Maybe we can burn this tract this winter (if vegetation will dry up enough and settle down) or we will wait til next winter. 

Below are the pictures from the beginning to present. Enjoy.
--------------------------------------------------------------------------------------------------------

*Here is a view of how the timber is before it is thinned*



























*Here is the crew starting to come in and clear out bushes for a landing and loading dock and pushing over trees that need to be cut down to allow the semis the crew uses to pull the trailer from the loader to the landing after the trailer is loaded and ready to be picked up by a better suited semi to carry to the mill*


----------



## wjjones (May 28, 2010)

Keep us updated, i watch every season of Axe Men on history channel and this is how as you explianed to keep the forrest healthy. Do you plan to replant the 4th row for future harvest?


----------



## Hoodoo Valley (Nov 14, 2006)

Sure makes the trees grow healthy when you nthin things out! I just cleared out a bunch of small and unhealthy trees here


----------



## GFC Firefighter (Jul 15, 2010)

No, we don't replant the 4th row. It is left open so the trees left standing will have more room to grow so the sunlight can hit them. Plus it makes it easier for the cut-down machine to squeeze between the other rows to get to the middle row and take out trees which also helps not hitting many trees as you would if you've done the 5th row thinning.

> ENTRIES SHOWN:
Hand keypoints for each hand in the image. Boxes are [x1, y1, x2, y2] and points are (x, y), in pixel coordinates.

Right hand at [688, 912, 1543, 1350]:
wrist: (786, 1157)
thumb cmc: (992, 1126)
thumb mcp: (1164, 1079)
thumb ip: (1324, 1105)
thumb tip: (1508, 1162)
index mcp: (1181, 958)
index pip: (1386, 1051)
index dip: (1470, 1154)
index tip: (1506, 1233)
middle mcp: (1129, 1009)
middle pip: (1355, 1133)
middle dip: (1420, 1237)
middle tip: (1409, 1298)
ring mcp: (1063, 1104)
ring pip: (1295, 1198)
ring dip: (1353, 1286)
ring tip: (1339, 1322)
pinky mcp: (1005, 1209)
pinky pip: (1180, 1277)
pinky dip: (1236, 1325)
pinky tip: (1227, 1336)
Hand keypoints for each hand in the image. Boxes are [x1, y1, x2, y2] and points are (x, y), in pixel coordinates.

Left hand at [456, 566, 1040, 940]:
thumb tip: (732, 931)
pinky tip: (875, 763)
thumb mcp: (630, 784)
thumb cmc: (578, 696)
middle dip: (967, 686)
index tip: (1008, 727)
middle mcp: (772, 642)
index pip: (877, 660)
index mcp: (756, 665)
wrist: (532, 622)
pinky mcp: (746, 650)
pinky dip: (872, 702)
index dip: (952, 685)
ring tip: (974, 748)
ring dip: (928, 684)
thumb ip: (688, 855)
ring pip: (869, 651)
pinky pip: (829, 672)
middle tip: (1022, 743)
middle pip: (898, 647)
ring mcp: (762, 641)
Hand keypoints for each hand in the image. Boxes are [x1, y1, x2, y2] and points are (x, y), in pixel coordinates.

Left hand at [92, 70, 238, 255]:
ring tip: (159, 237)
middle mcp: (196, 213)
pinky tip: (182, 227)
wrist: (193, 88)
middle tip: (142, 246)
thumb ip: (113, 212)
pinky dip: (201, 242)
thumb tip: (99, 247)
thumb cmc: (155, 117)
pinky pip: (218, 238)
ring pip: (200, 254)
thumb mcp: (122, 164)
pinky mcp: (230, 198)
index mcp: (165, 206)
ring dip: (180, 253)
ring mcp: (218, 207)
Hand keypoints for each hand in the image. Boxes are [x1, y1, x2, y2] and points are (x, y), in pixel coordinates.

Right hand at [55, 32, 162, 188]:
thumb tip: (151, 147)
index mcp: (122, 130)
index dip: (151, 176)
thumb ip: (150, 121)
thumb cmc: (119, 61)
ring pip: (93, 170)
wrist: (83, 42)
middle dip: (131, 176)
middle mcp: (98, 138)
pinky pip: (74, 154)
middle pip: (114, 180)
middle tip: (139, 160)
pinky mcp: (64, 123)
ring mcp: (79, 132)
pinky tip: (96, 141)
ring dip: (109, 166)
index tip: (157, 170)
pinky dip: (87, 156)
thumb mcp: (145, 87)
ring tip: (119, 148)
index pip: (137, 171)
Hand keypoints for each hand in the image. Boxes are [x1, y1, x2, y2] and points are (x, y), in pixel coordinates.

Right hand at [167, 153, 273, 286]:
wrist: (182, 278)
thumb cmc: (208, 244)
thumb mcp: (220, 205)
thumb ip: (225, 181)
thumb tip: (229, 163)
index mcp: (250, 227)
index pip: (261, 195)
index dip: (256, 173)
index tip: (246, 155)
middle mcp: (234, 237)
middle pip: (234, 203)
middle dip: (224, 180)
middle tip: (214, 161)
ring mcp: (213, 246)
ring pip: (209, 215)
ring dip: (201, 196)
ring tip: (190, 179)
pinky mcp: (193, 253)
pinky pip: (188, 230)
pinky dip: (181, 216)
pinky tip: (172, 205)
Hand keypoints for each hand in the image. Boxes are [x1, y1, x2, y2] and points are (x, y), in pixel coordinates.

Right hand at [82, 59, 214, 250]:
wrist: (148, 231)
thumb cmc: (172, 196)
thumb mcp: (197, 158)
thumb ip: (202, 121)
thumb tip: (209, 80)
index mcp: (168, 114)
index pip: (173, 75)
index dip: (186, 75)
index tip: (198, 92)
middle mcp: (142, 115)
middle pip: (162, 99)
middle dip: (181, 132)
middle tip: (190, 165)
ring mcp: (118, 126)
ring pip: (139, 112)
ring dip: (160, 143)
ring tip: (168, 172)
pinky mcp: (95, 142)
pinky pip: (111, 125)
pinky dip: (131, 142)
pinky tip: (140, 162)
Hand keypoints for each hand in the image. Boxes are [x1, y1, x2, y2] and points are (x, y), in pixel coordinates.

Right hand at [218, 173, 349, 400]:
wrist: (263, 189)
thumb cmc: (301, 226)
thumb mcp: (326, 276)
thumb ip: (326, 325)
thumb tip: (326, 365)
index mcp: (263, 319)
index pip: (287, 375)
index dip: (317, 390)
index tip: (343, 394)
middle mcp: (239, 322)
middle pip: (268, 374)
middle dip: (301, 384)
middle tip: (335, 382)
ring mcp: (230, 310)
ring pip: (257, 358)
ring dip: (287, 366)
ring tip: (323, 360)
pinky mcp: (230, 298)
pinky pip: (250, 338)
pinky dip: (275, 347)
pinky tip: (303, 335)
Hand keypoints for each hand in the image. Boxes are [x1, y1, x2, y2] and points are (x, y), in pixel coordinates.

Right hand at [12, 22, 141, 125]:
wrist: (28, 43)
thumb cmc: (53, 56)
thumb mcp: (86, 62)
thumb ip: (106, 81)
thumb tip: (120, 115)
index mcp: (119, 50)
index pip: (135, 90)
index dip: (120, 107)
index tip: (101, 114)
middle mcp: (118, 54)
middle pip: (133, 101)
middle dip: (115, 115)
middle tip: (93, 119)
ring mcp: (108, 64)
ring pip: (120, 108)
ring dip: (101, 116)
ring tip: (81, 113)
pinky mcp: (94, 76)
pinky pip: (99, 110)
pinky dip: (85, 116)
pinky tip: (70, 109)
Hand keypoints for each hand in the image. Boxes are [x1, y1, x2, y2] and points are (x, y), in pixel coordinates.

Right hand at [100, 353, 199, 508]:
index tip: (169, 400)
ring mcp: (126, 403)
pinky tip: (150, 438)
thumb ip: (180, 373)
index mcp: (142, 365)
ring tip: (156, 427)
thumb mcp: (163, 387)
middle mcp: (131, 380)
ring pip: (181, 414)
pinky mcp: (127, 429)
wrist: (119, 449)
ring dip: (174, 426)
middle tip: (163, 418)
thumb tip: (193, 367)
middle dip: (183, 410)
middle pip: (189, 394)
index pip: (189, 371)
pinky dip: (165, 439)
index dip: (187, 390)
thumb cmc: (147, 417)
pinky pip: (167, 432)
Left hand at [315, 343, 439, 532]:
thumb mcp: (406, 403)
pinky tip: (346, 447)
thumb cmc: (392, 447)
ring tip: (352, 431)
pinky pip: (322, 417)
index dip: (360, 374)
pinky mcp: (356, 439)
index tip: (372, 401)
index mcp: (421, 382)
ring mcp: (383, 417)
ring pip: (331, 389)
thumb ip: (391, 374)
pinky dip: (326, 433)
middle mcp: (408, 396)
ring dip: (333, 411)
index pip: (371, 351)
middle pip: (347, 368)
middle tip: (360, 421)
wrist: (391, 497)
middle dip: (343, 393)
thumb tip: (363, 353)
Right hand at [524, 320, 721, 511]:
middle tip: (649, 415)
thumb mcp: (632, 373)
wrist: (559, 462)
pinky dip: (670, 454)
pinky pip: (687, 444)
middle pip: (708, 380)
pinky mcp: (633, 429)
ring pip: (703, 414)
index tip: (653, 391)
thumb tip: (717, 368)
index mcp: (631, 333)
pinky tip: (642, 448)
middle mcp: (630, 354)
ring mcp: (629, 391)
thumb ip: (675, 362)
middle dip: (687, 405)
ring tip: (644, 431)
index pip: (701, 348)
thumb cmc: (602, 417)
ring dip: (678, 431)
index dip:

> TASKS TO CARRY OUT:
- A) In the thread on thinning timber, why is the 4th row not replanted?
- B) Pick up the thread on thinning timber after its last sentence and carry it on.
Nothing in the listing is needed here.

> TASK-BY-TASK RESULTS:
- A) It is left open so the remaining trees have more room to grow and get sunlight, and so the cut-down machine can squeeze between the rows more easily.

- B)
I'm sorry I didn't keep it updated. Been busy but I will get the rest of the photos up! I am working with the State now and we went out and had all of it plowed with pre-suppression firebreaks (firebreaks that have been established to prevent fire escape or keep fire from hopefully jumping your break). Looks like we might be able to burn there this year. It's dry still but we got a good bit of rain so let's see when this winter comes if it will still be wet enough to burn.


----------



## 1720Bluebell (Dec 19, 2012)

Firefighter. How did the logging work out? I'm a retired (some tree huggers would say reformed) timber feller from the western mountains-Or. Wa. Id. Ut. I'm doing some small scale tractor logging here in sw Colorado with my Ford 1720. We have a dandy fire problem down here, as you may well know from the news accounts of last summer. I've been working some juniper/pinyon pine pygmy forest ground, removing dead and overgrown stuff, salvaging firewood, piling slash for winter burning and for wildlife brushpile habitat. I get into the aspen woods occationally to cut and skid bigger aspen logs for a local furniture maker. 
I only today read your post, so cannot access the photos. Do you still have them in a form that could be posted?
Thanks.


----------



## GFC Firefighter (Jul 15, 2010)

The thinning operation went great. They did leave some stumps too high though. We are planning to do a prescribed burn on it this winter. Will keep yall posted!


----------



## 1720Bluebell (Dec 19, 2012)

*fuels mitigation work*

As you undoubtedly know from reading the news this year, we here in Colorado have had a horrendous fire season with record breaking fires for our state, followed by bizarre rainstorms and flooding. This morning we've got a skiff of snow on the ground after 2 days of rain, so it's time to think of burning some slash.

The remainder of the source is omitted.